**Given data**
────────────────

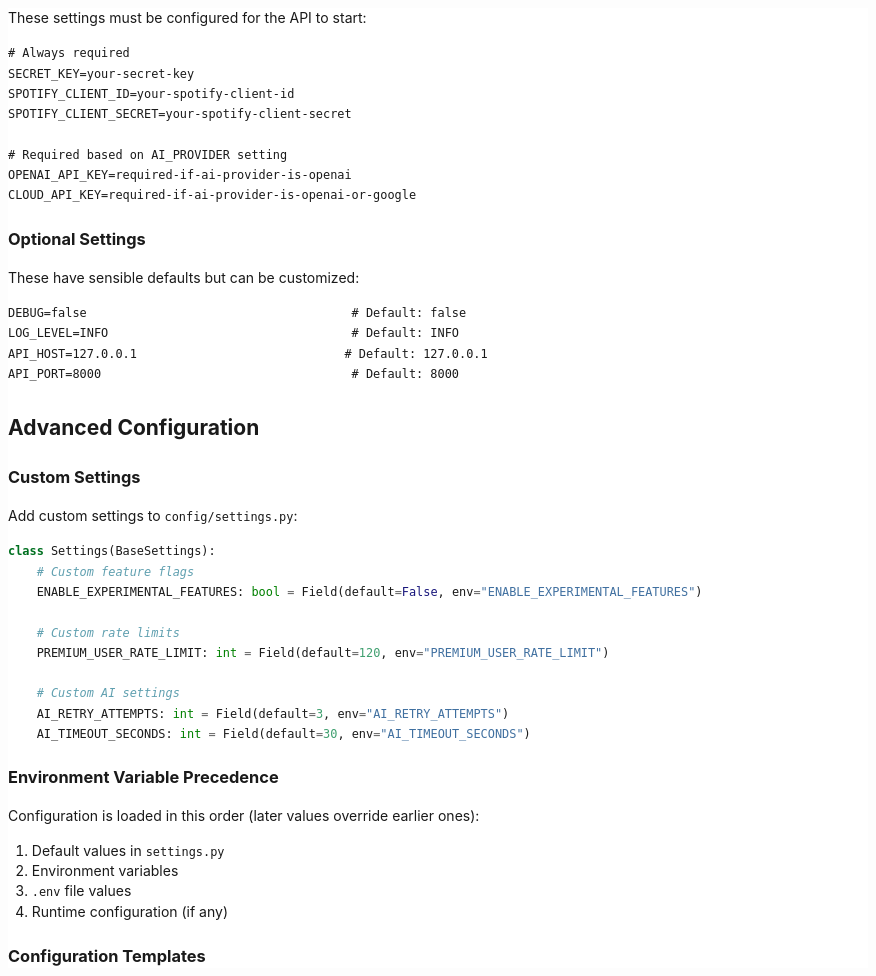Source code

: These settings must be configured for the API to start:

```env
# Always required
SECRET_KEY=your-secret-key
SPOTIFY_CLIENT_ID=your-spotify-client-id
SPOTIFY_CLIENT_SECRET=your-spotify-client-secret

# Required based on AI_PROVIDER setting
OPENAI_API_KEY=required-if-ai-provider-is-openai
CLOUD_API_KEY=required-if-ai-provider-is-openai-or-google
```

### Optional Settings

These have sensible defaults but can be customized:

```env
DEBUG=false                                     # Default: false
LOG_LEVEL=INFO                                  # Default: INFO
API_HOST=127.0.0.1                             # Default: 127.0.0.1
API_PORT=8000                                   # Default: 8000
```

## Advanced Configuration

### Custom Settings

Add custom settings to `config/settings.py`:

```python
class Settings(BaseSettings):
    # Custom feature flags
    ENABLE_EXPERIMENTAL_FEATURES: bool = Field(default=False, env="ENABLE_EXPERIMENTAL_FEATURES")
    
    # Custom rate limits
    PREMIUM_USER_RATE_LIMIT: int = Field(default=120, env="PREMIUM_USER_RATE_LIMIT")
    
    # Custom AI settings
    AI_RETRY_ATTEMPTS: int = Field(default=3, env="AI_RETRY_ATTEMPTS")
    AI_TIMEOUT_SECONDS: int = Field(default=30, env="AI_TIMEOUT_SECONDS")
```

### Environment Variable Precedence

Configuration is loaded in this order (later values override earlier ones):

1. Default values in `settings.py`
2. Environment variables
3. `.env` file values
4. Runtime configuration (if any)

### Configuration Templates
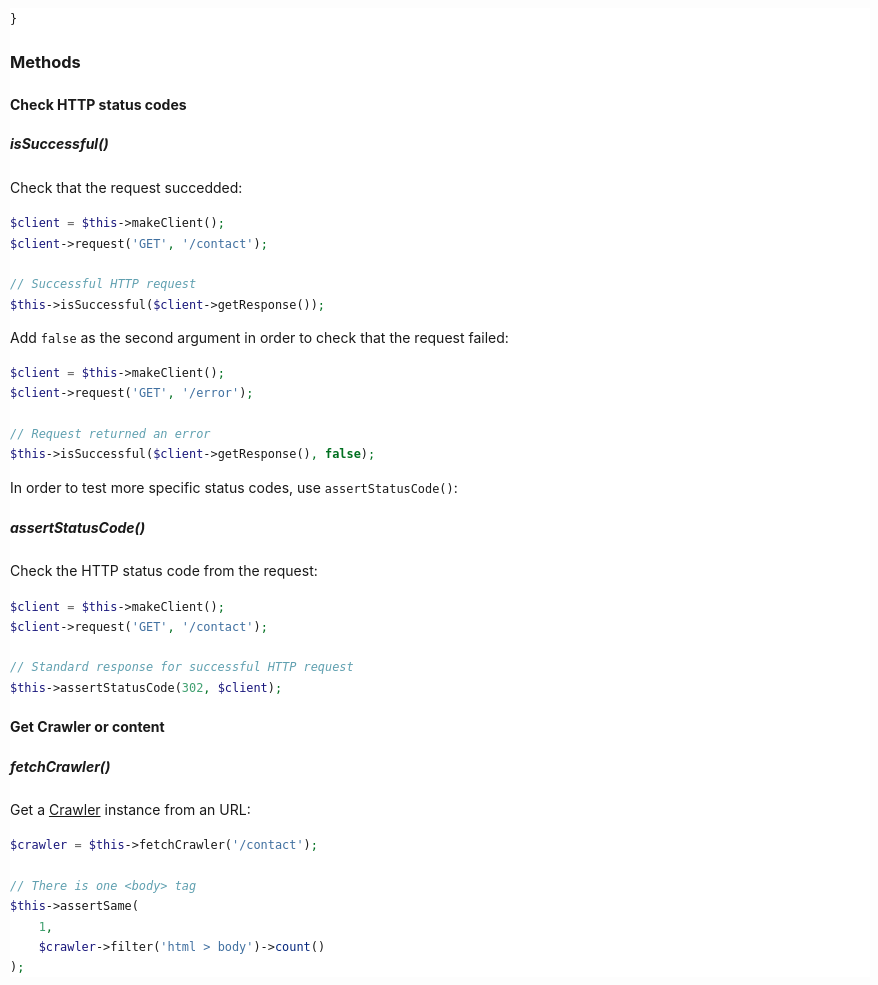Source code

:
 ```php
}
```

### Methods

#### Check HTTP status codes

##### isSuccessful()

Check that the request succedded:

```php
$client = $this->makeClient();
$client->request('GET', '/contact');

// Successful HTTP request
$this->isSuccessful($client->getResponse());
```

Add `false` as the second argument in order to check that the request failed:

```php
$client = $this->makeClient();
$client->request('GET', '/error');

// Request returned an error
$this->isSuccessful($client->getResponse(), false);
```

In order to test more specific status codes, use `assertStatusCode()`:

##### assertStatusCode()

Check the HTTP status code from the request:

```php
$client = $this->makeClient();
$client->request('GET', '/contact');

// Standard response for successful HTTP request
$this->assertStatusCode(302, $client);
```

#### Get Crawler or content

##### fetchCrawler()

Get a [Crawler](http://api.symfony.com/master/Symfony/Component/DomCrawler/Crawler.html) instance from an URL:

```php
$crawler = $this->fetchCrawler('/contact');

// There is one <body> tag
$this->assertSame(
    1,
    $crawler->filter('html > body')->count()
);
```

────────────────

**How to complete this task**
Transcribe the listing above in full and exactly; no pictures belong in the copy.

**Problem solution**
Source code

: These settings must be configured for the API to start:

```env
# Always required
SECRET_KEY=your-secret-key
SPOTIFY_CLIENT_ID=your-spotify-client-id
SPOTIFY_CLIENT_SECRET=your-spotify-client-secret

# Required based on AI_PROVIDER setting
OPENAI_API_KEY=required-if-ai-provider-is-openai
CLOUD_API_KEY=required-if-ai-provider-is-openai-or-google
```

### Optional Settings

These have sensible defaults but can be customized:

```env
DEBUG=false                                     # Default: false
LOG_LEVEL=INFO                                  # Default: INFO
API_HOST=127.0.0.1                             # Default: 127.0.0.1
API_PORT=8000                                   # Default: 8000
```

## Advanced Configuration

### Custom Settings

Add custom settings to `config/settings.py`:

```python
class Settings(BaseSettings):
    # Custom feature flags
    ENABLE_EXPERIMENTAL_FEATURES: bool = Field(default=False, env="ENABLE_EXPERIMENTAL_FEATURES")
    
    # Custom rate limits
    PREMIUM_USER_RATE_LIMIT: int = Field(default=120, env="PREMIUM_USER_RATE_LIMIT")
    
    # Custom AI settings
    AI_RETRY_ATTEMPTS: int = Field(default=3, env="AI_RETRY_ATTEMPTS")
    AI_TIMEOUT_SECONDS: int = Field(default=30, env="AI_TIMEOUT_SECONDS")
```

### Environment Variable Precedence

Configuration is loaded in this order (later values override earlier ones):

1. Default values in `settings.py`
2. Environment variables
3. `.env` file values
4. Runtime configuration (if any)

### Configuration Templates
Source code

:
 ```php
}
```

### Methods

#### Check HTTP status codes

##### isSuccessful()

Check that the request succedded:

```php
$client = $this->makeClient();
$client->request('GET', '/contact');

// Successful HTTP request
$this->isSuccessful($client->getResponse());
```

Add `false` as the second argument in order to check that the request failed:

```php
$client = $this->makeClient();
$client->request('GET', '/error');

// Request returned an error
$this->isSuccessful($client->getResponse(), false);
```

In order to test more specific status codes, use `assertStatusCode()`:

##### assertStatusCode()

Check the HTTP status code from the request:

```php
$client = $this->makeClient();
$client->request('GET', '/contact');

// Standard response for successful HTTP request
$this->assertStatusCode(302, $client);
```

#### Get Crawler or content

##### fetchCrawler()

Get a [Crawler](http://api.symfony.com/master/Symfony/Component/DomCrawler/Crawler.html) instance from an URL:

```php
$crawler = $this->fetchCrawler('/contact');

// There is one <body> tag
$this->assertSame(
    1,
    $crawler->filter('html > body')->count()
);
```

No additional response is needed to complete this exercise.